▸ **TASK PROMPT**
Every line of the records below that holds the word "begin" belongs in the answer.

▸ **SUPPLIED ENTRIES**
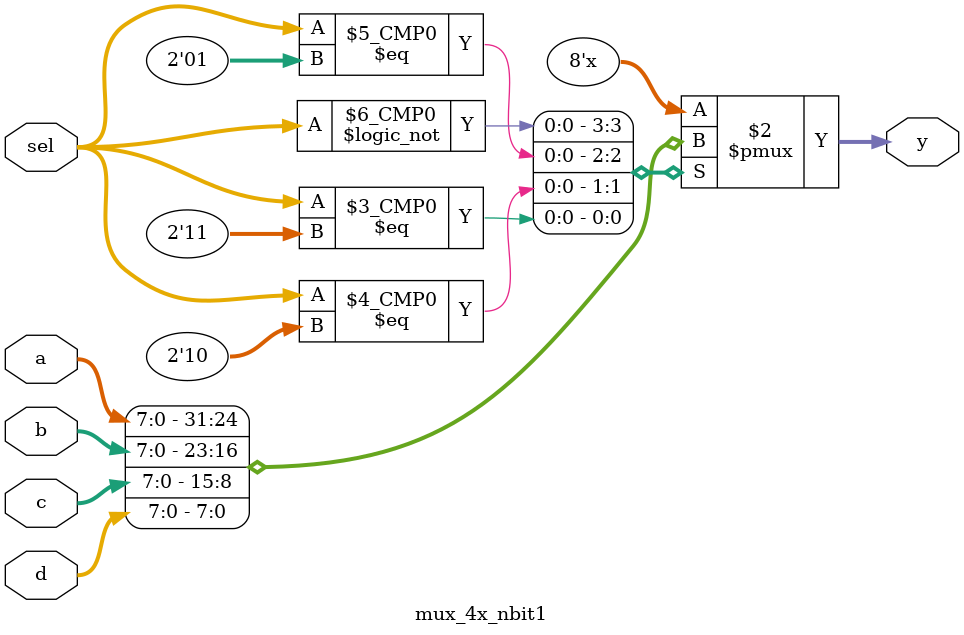
<source format=v>
module mux_4x_nbit1
    // Parameters section
  #( parameter BUS_WIDTH = 8)
    // Ports section
  (input [BUS_WIDTH-1:0] a,
   input [BUS_WIDTH-1:0] b,
   input [BUS_WIDTH-1:0] c,
   input [BUS_WIDTH-1:0] d,
   input [1:0] sel,
   output reg [BUS_WIDTH-1:0] y
  );
  
  always @(*) begin
    case (sel)
        2'd0 :  begin y = a; end
        2'd1 :  begin y = b; end
        2'd2 :  begin y = c; end
        2'd3 :  begin y = d; end
        default: begin y = a; end
    endcase
  end
  
endmodule

</source>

▸ **OUTPUT FOR THIS TASK**
  always @(*) begin
        2'd0 :  begin y = a; end
        2'd1 :  begin y = b; end
        2'd2 :  begin y = c; end
        2'd3 :  begin y = d; end
        default: begin y = a; end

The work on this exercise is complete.